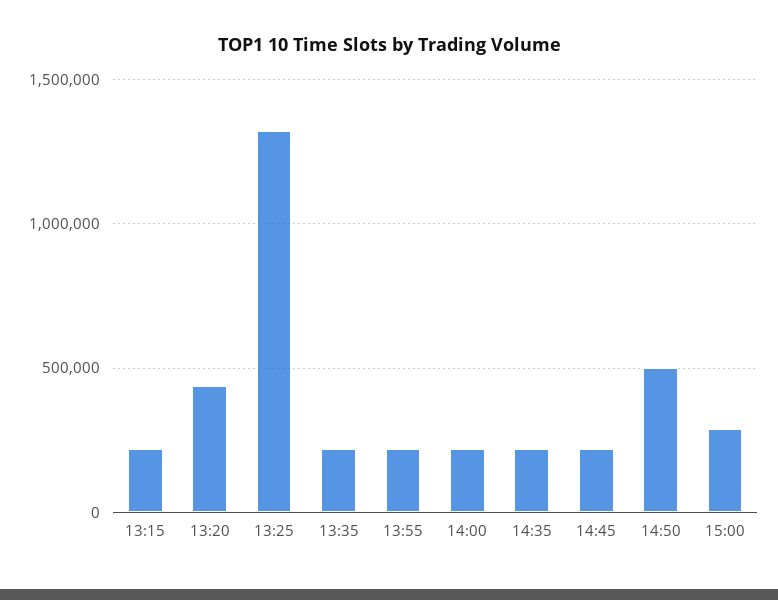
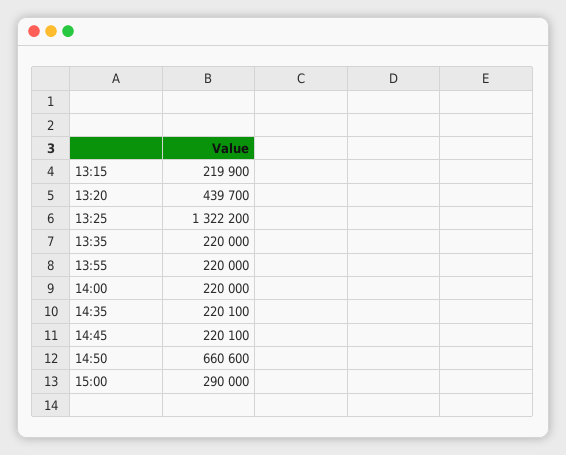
14:50: 500000 -> 660600

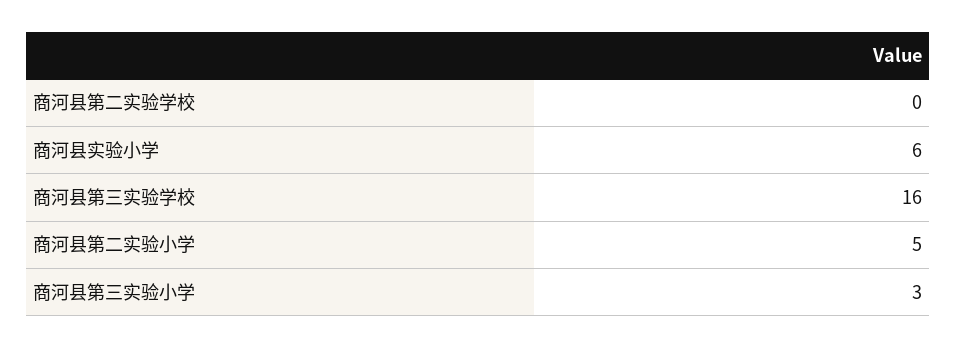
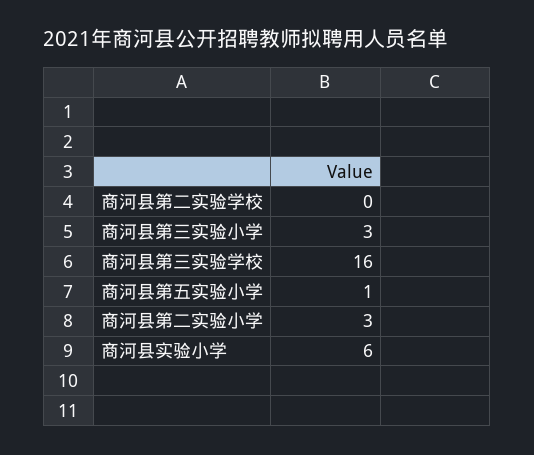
商河县第二实验小学: 5 -> 3
商河县第五实验小学: none -> 1

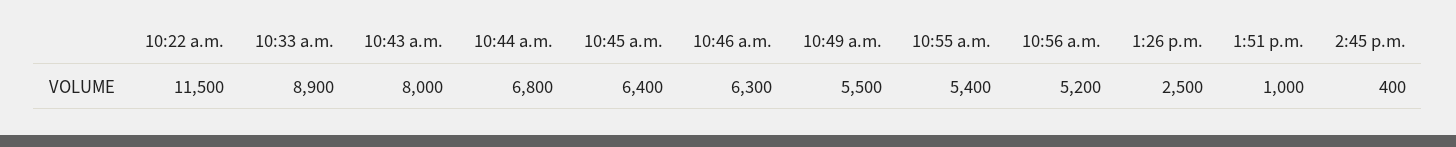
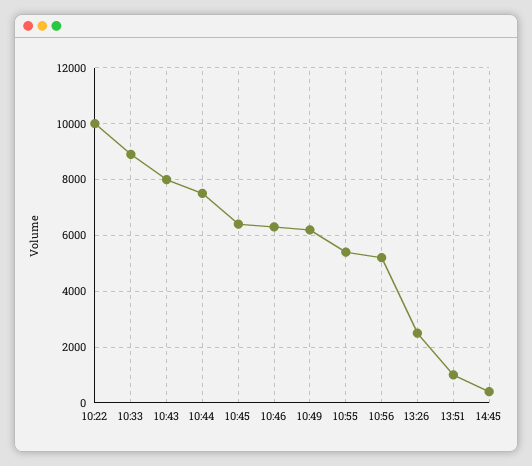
10:22 a.m.: 11500 -> 10000
10:44 a.m.: 6800 -> 7500
10:49 a.m.: 5500 -> 6250

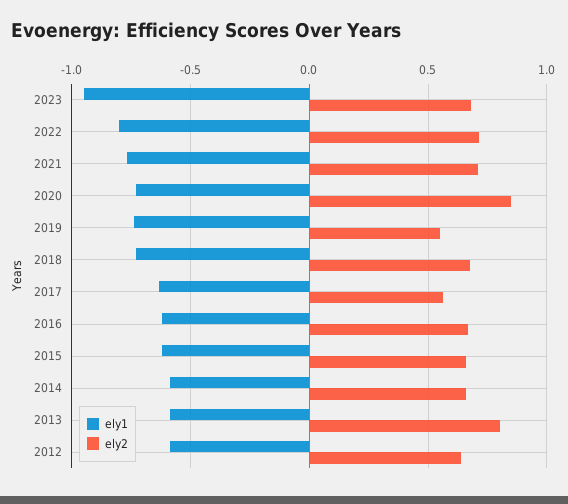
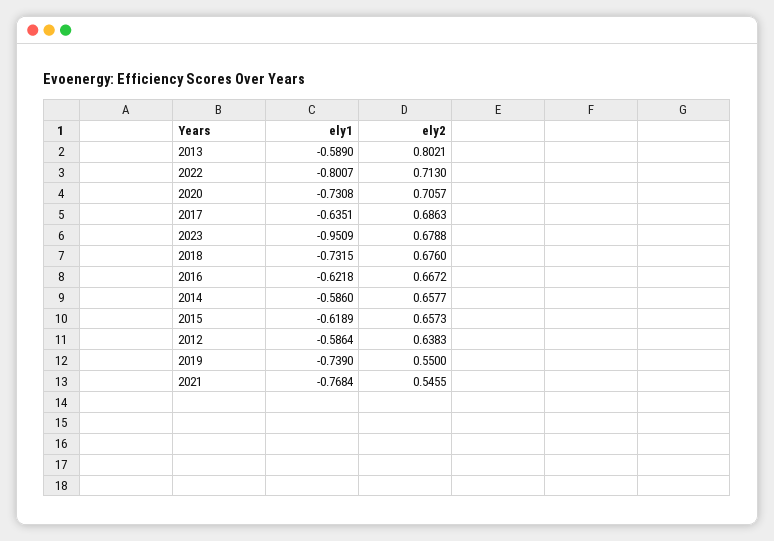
ely2, 2021: 0.7 -> 0.5455
ely2, 2020: 0.85 -> 0.7057
ely2, 2017: 0.55 -> 0.6863

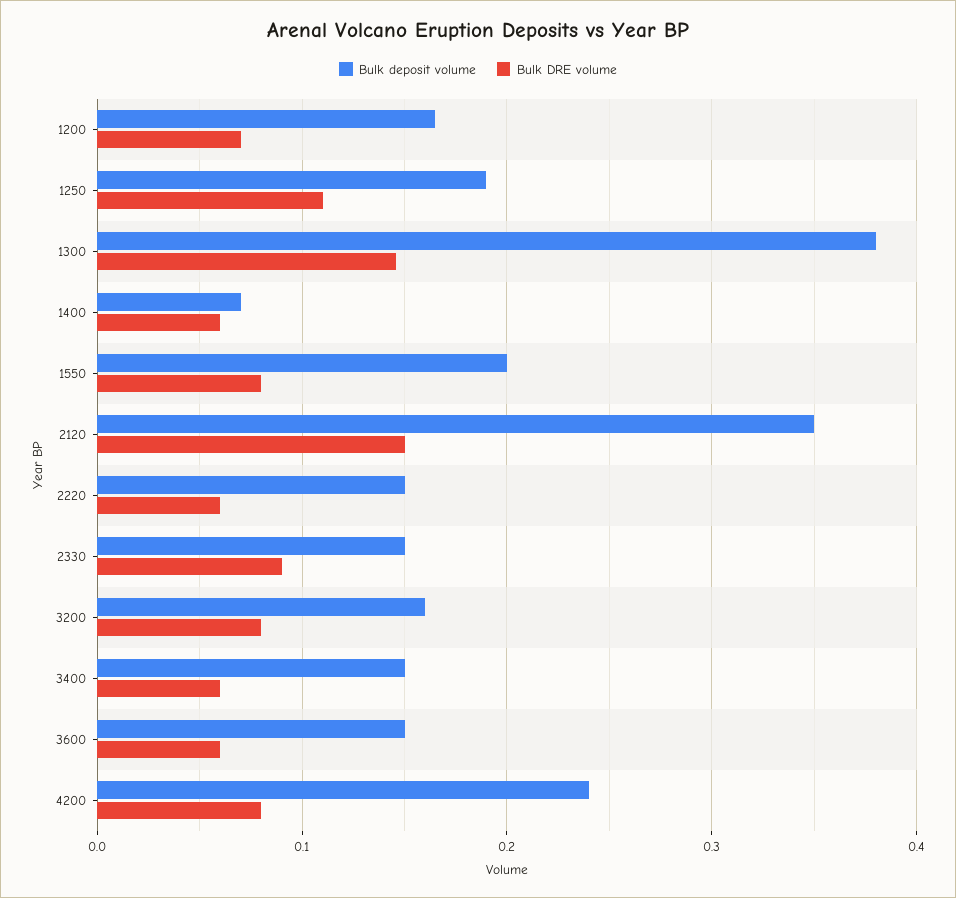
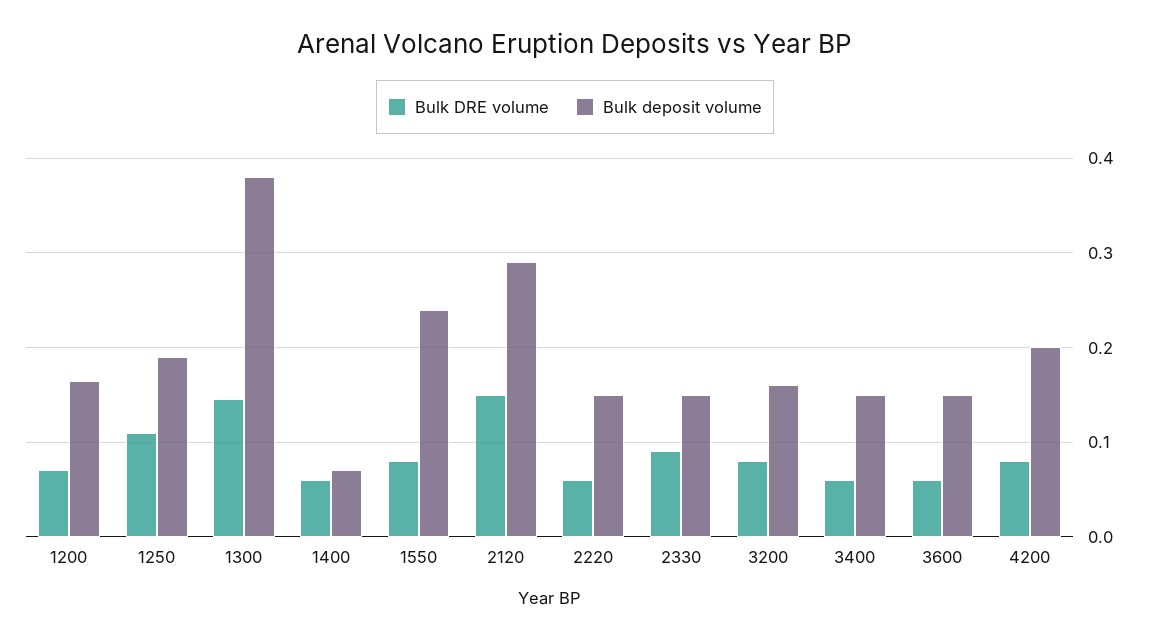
Bulk deposit volume, 1550: 0.2 -> 0.24
Bulk deposit volume, 2120: 0.35 -> 0.29
Bulk deposit volume, 4200: 0.24 -> 0.2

Work to be completed: Return every line of the preceding records in which the word "deposit" appears.

Task response:
Bulk deposit volume, 1550: 0.2 -> 0.24
Bulk deposit volume, 2120: 0.35 -> 0.29
Bulk deposit volume, 4200: 0.24 -> 0.2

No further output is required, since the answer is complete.